I am going to disagree and say that improper use of food lowers drive, look at how Alexis uses with her puppy for luring and there can be an example of to you successfully using food to build drive. I like to use food to teach in the kitchen and a tug to work with on the field. Some dogs need the food to help teach them clearly where a tug makes them go spastic so longer to learn. Also want the dog driving into the food or tug and work with you. That why I like tugs more than balls for reward so when they get you can tug and play rough with them to get more excited. With our TD he always encourage from the first step to have the dog looking at us since that is the starting or we can lose too quiclky. I had a hard time hearing your yes or release command so up that if you can. Also I would reward quicker a couple of time for you the dog was starting to look away and then you rewarded to late. Overall a decent picture a few things to clear up but coming along. I think I rad that you are using tennis balls for reward my understanding is the ocvering on the outside can be bad for dogs teeth so one thing to think about.

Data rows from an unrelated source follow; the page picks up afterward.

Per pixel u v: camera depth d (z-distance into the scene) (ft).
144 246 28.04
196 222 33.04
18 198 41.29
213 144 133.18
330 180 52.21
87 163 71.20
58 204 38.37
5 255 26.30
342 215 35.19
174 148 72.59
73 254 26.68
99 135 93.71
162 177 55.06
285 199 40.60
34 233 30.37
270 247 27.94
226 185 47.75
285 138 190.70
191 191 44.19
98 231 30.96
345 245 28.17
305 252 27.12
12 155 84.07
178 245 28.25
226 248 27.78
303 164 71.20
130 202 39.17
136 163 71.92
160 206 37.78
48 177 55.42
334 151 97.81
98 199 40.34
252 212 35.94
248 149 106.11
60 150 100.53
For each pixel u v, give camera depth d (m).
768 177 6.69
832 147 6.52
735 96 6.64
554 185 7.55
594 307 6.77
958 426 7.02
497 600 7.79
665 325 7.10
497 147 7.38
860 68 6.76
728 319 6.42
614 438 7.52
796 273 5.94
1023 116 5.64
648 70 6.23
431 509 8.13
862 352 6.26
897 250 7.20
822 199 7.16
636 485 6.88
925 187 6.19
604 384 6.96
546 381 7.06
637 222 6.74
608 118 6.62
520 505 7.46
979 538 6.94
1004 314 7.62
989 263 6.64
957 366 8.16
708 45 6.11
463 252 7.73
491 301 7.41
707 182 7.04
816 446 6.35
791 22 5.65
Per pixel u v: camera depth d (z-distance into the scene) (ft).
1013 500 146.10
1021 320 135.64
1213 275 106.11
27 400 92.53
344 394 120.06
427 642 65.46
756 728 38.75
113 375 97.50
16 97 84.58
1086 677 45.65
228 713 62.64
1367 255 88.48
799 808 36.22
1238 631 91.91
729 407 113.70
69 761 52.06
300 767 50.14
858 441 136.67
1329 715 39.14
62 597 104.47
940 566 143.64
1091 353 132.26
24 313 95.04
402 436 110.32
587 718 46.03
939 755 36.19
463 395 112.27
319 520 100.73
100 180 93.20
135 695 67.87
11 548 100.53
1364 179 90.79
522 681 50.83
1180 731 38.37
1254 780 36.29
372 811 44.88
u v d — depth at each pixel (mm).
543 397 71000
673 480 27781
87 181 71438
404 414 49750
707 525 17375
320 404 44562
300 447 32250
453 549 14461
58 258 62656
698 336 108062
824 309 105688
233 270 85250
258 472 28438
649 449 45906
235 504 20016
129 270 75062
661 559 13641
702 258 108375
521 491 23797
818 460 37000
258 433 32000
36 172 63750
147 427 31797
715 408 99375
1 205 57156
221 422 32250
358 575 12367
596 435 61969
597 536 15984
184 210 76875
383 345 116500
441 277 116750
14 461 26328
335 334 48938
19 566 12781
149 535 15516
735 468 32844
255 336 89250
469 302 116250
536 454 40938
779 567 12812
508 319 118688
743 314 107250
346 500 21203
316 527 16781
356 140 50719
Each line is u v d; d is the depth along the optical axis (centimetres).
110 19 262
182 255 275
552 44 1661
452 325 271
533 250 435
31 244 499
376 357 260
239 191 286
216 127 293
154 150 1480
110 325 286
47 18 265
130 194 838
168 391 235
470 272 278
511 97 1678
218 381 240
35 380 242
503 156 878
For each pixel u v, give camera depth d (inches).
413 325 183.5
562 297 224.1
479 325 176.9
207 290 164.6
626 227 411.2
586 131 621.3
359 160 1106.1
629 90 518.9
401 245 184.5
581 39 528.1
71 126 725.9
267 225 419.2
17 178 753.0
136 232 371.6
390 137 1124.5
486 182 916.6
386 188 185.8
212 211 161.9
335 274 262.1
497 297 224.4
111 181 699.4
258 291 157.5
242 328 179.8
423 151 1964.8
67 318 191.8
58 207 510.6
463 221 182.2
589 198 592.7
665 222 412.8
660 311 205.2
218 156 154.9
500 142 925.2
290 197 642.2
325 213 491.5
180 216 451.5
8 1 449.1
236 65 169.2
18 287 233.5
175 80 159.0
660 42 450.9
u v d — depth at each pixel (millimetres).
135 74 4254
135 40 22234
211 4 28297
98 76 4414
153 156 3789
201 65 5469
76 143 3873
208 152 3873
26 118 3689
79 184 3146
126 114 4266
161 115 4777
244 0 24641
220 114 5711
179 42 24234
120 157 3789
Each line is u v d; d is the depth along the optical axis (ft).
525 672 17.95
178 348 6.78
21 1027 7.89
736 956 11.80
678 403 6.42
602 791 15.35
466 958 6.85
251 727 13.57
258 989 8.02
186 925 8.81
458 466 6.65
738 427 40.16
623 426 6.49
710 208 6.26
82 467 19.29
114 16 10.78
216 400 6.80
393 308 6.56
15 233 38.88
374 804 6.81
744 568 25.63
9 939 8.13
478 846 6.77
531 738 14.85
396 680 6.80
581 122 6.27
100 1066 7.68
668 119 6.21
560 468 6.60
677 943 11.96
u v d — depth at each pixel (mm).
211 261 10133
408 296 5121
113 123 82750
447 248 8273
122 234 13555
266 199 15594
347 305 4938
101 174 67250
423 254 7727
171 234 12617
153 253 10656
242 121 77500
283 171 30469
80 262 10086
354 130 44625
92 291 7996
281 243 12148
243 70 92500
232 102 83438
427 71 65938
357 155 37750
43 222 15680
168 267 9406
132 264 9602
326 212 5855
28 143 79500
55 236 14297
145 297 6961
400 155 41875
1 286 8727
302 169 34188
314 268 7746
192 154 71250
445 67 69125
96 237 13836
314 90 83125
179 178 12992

For DJEtzel did you notice your dog does not always at position his butt is about 3-4" off the ground in 3 of the formal sit positions beside you, careful that can be a problem later. Otherwise nice enthusiasm from both of you.


----------



## Liz&Anna (Oct 29, 2013)

szariksdad said:


> I am going to disagree and say that improper use of food lowers drive, look at how Alexis uses with her puppy for luring and there can be an example of to you successfully using food to build drive. I like to use food to teach in the kitchen and a tug to work with on the field. Some dogs need the food to help teach them clearly where a tug makes them go spastic so longer to learn. Also want the dog driving into the food or tug and work with you. That why I like tugs more than balls for reward so when they get you can tug and play rough with them to get more excited. With our TD he always encourage from the first step to have the dog looking at us since that is the starting or we can lose too quiclky. I had a hard time hearing your yes or release command so up that if you can. Also I would reward quicker a couple of time for you the dog was starting to look away and then you rewarded to late. Overall a decent picture a few things to clear up but coming along. I think I rad that you are using tennis balls for reward my understanding is the ocvering on the outside can be bad for dogs teeth so one thing to think about.
> 
> For DJEtzel did you notice your dog does not always at position his butt is about 3-4" off the ground in 3 of the formal sit positions beside you, careful that can be a problem later. Otherwise nice enthusiasm from both of you.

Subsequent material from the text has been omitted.